EL BERRINCHE DEL APRA
Justo cuando estamos ingresando a la carrera electoral el Apra empieza no sólo con un tropezón, sino con un alarde de iracundia propio de los años treinta. Así es, a patada limpia y con arrebatos el Apra quiere volver a cúspide de la “popularidad”.
La escena pudo ser a la inversa, pero la desesperación por el estrepitoso fracaso del paro nacional del miércoles 14 puso todo de cabeza en el partido de la estrella. Cierto, el zapatazo de García Pérez sobre la humanidad de un “compañero” y el berrinche de Armando Villanueva al devolver su Orden del Sol al presidente Toledo dibuja a la perfección la decepción que se vive al interior del Partido del Pueblo.
Se equivocó la Paloma
¿Se equivocó don Alan por involucrarse en un paro que en principio le era ajeno? La respuesta es obvia: sí, se equivocó de cabo a rabo. Pero ese no ha sido su único error. No olvidemos que el gobierno regional de Ayacucho, que está en manos del Apra, apoyó el paro del 21 de junio que llevó a cabo la facción del SUTEP que dirige el filosenderista Robert Huaynayala.
Así es, en menos de un mes el Apra ha demostrado lo torpe que puede llegar a ser cuando a su líder se le ocurre acelerar el proceso de cambio de mando. Es claro que todo esto sucede porque el olfato de García Pérez y las encuestas alertan que el tiempo se está convirtiendo en el peor enemigo de los compañeros.
¿Pero cómo remontar esta pérdida de hegemonía? Si luego de la campaña del 2001 el Apra entendía que la ruta de retorno al poder en el 2006 era un mero acto procesal, ahora quizá esté revisando las bases de ese alocado optimismo. A lo mejor lo primero que deberían de hacer sería buscar las causas de por qué perdió en esa oportunidad ante un candidato tan mediocre como Toledo.
Mentiroso, mentiroso
Antes de todos estos exabruptos Alan intentó acercarse a la derecha empresarial y a los sectores de la centro izquierda, pero ello no surtió efecto. ¿Por qué? ¿Qué fue lo ocurrió para que volviera a los suyos con las manos vacías? Es obvio que los motivos de esta primera pero casi invencible afectación de su imagen tuvieron que pasar por un sólo motivo: la palabra del ex presidente no vale nada.
El más de 80% de rechazo que tiene García en las encuestas debería llamar la atención de los dirigentes y militantes apristas. En cualquier otra agrupación política esto invitaría a cambiar de candidato. Pero no, eso en el Apra sería igual a un budista renuncie a adorar la imagen Buda.

····················

» Sobre la tarea:
Responda con brevedad estas preguntas sobre el texto acerca del Apra:
1. ¿Qué devolvió Armando Villanueva al presidente Toledo?
2. ¿Qué gobierno regional en manos del Apra apoyó el paro del 21 de junio?
3. ¿Qué porcentaje de rechazo tiene García en las encuestas?

» Datos registrados:
····················

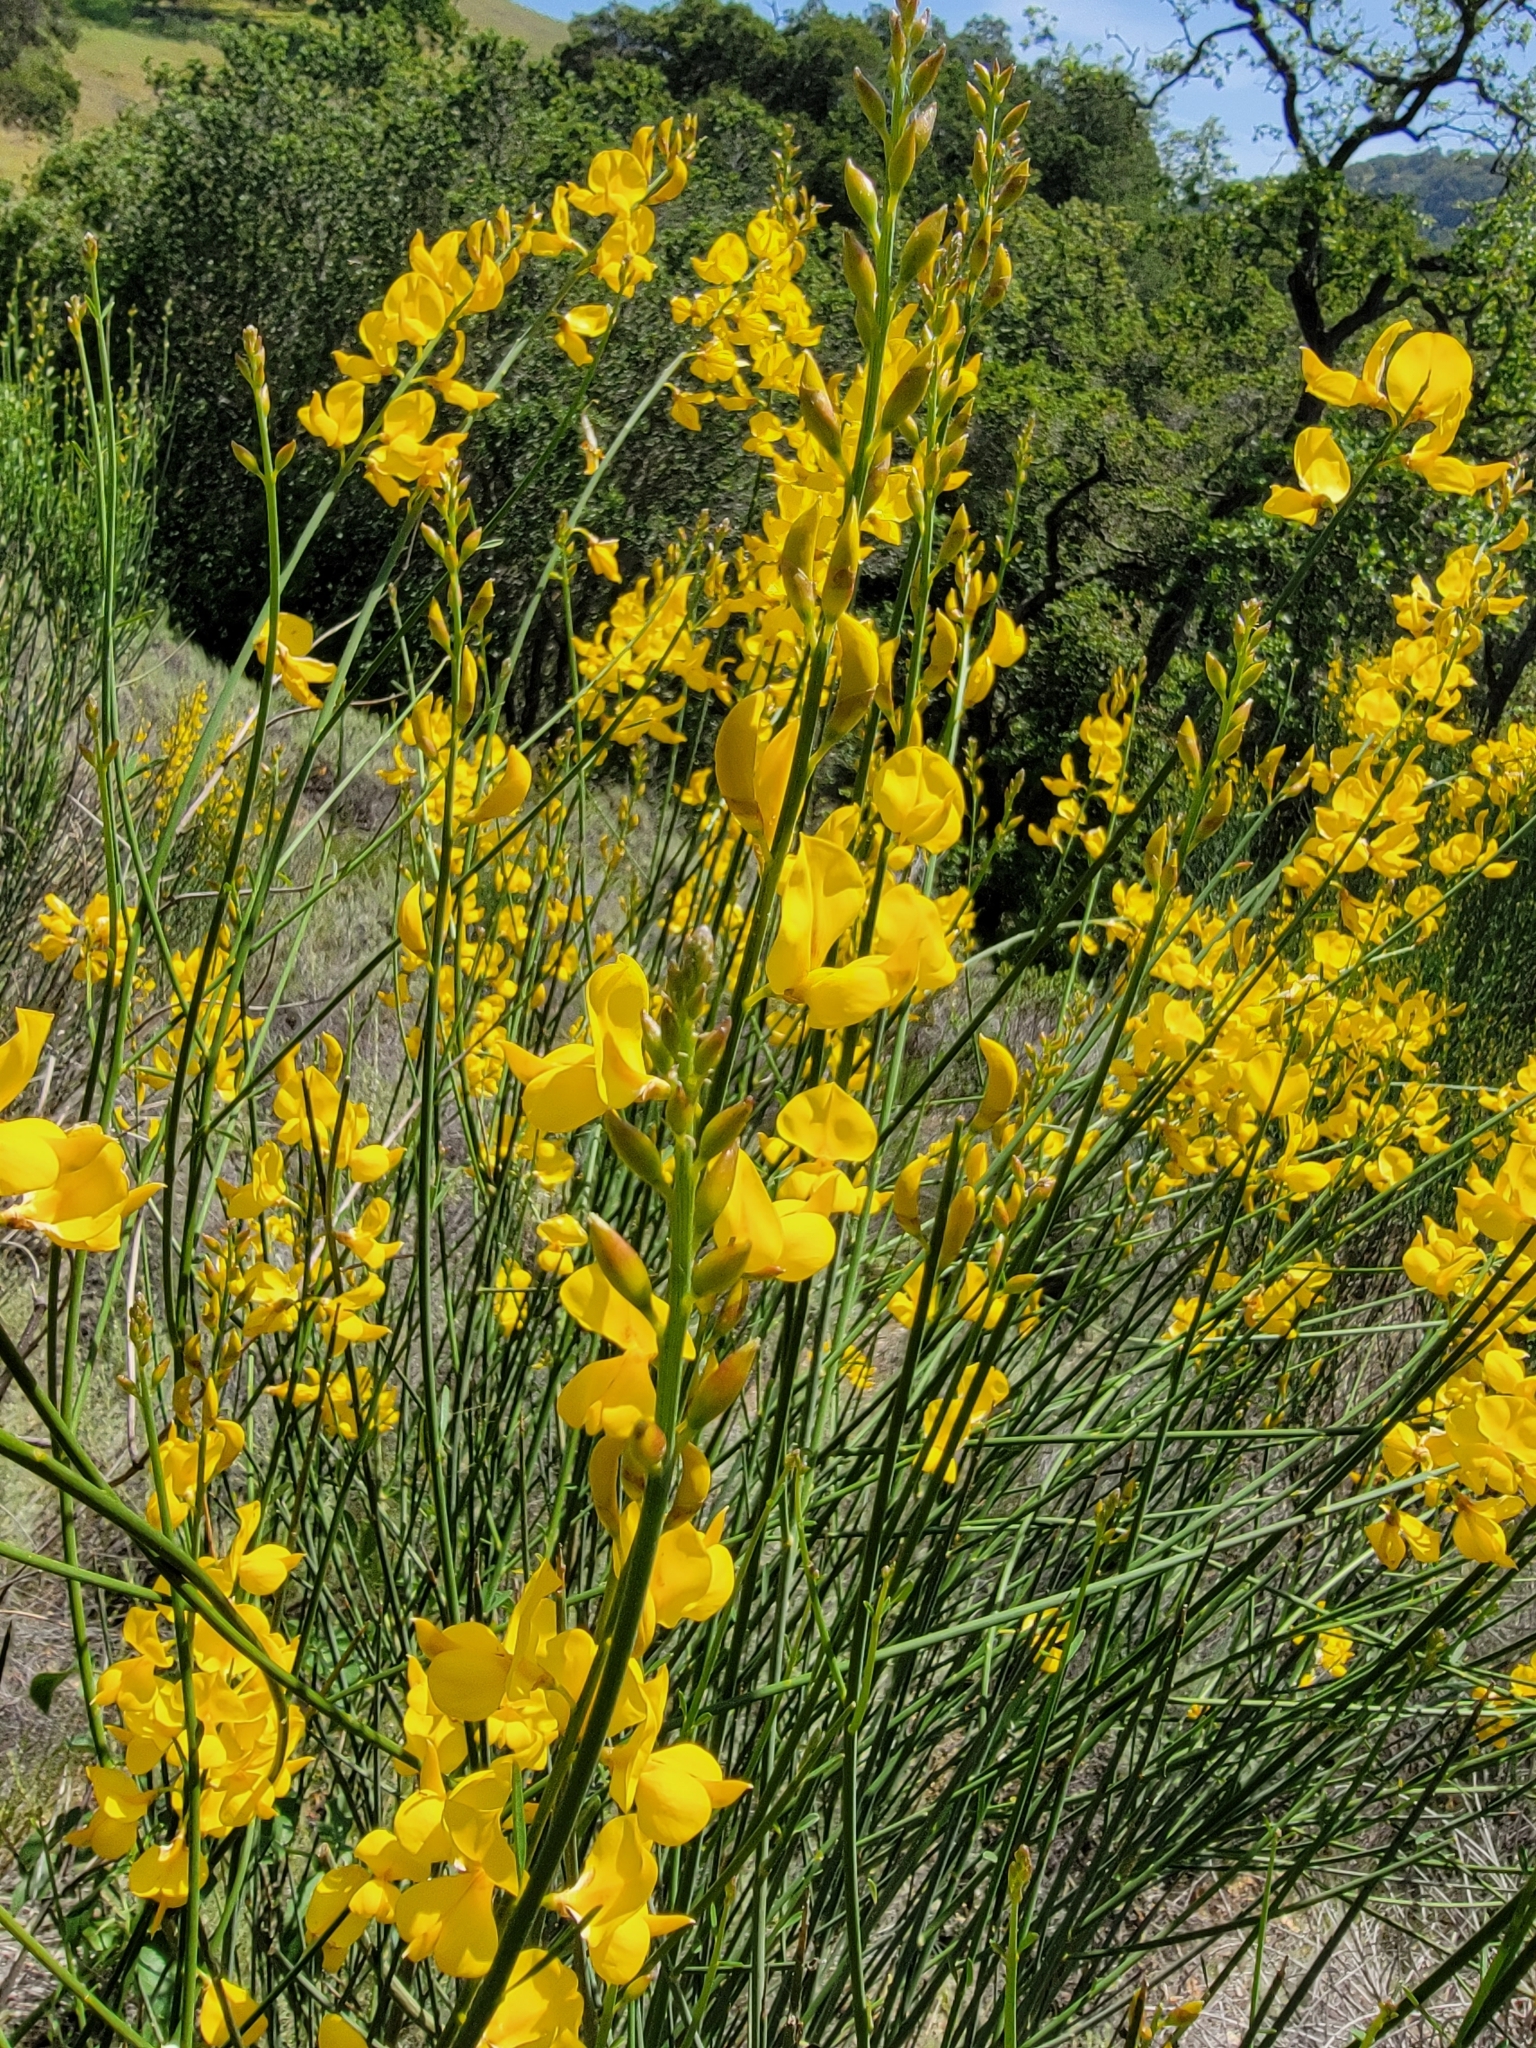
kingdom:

····················

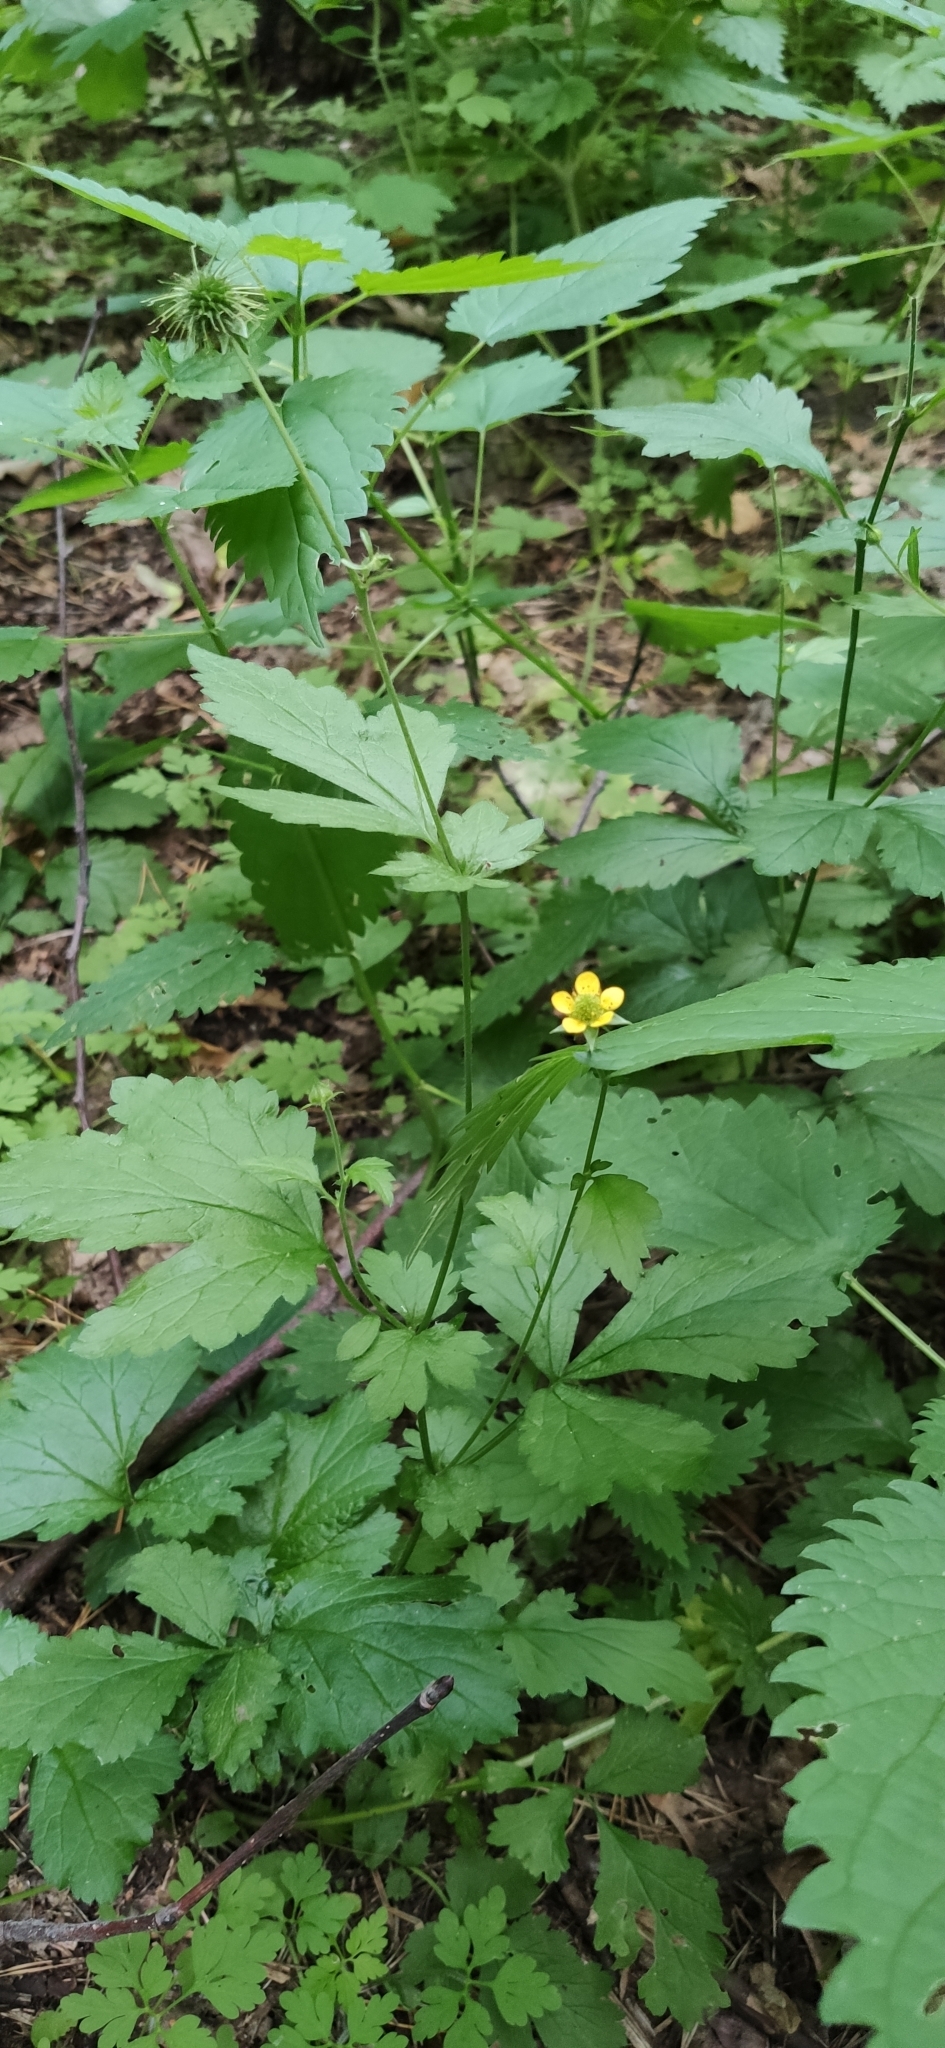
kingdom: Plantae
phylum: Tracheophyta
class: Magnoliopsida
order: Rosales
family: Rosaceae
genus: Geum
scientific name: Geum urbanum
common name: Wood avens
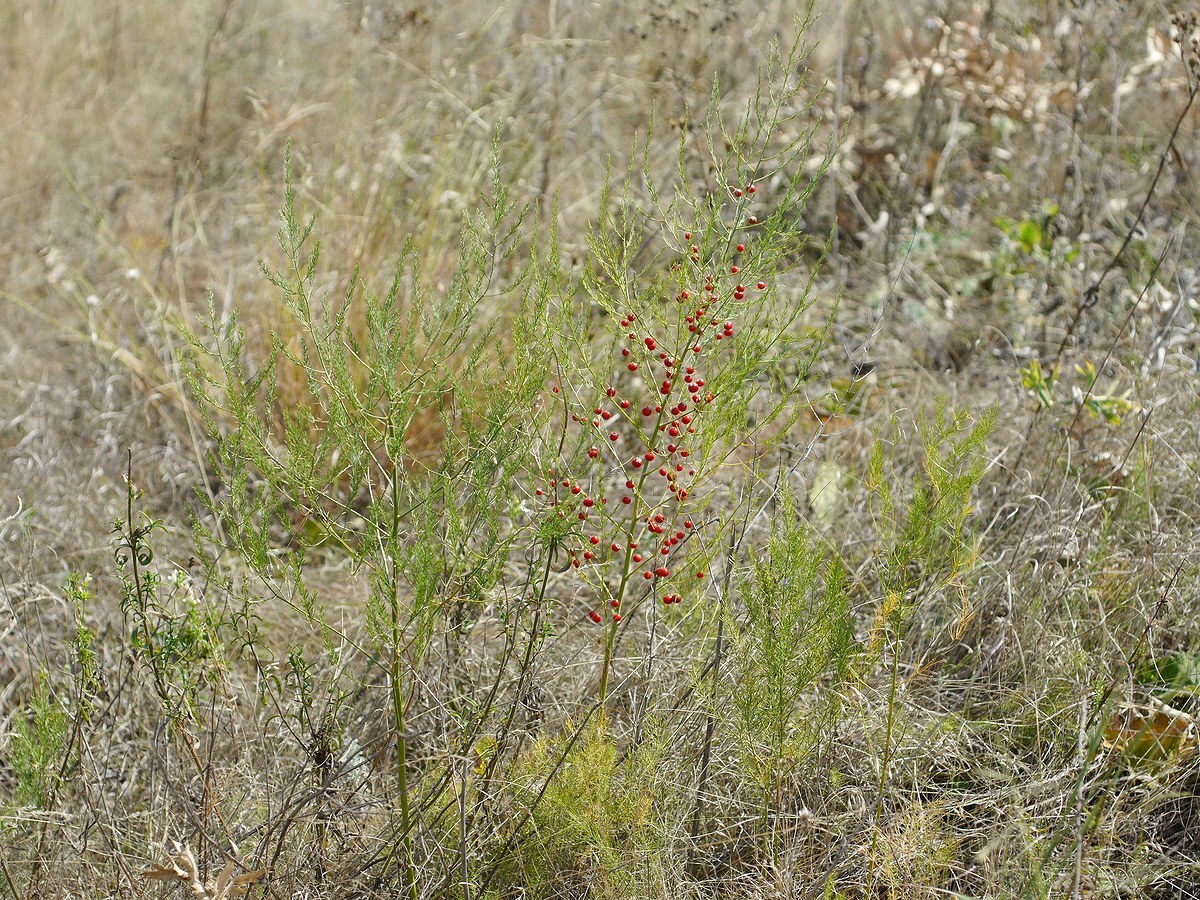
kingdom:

····················

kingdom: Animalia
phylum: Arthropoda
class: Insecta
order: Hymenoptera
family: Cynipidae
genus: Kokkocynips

····················

» Respuesta:
1. Su Orden del Sol.
2. El gobierno regional de Ayacucho.
3. Más de 80%.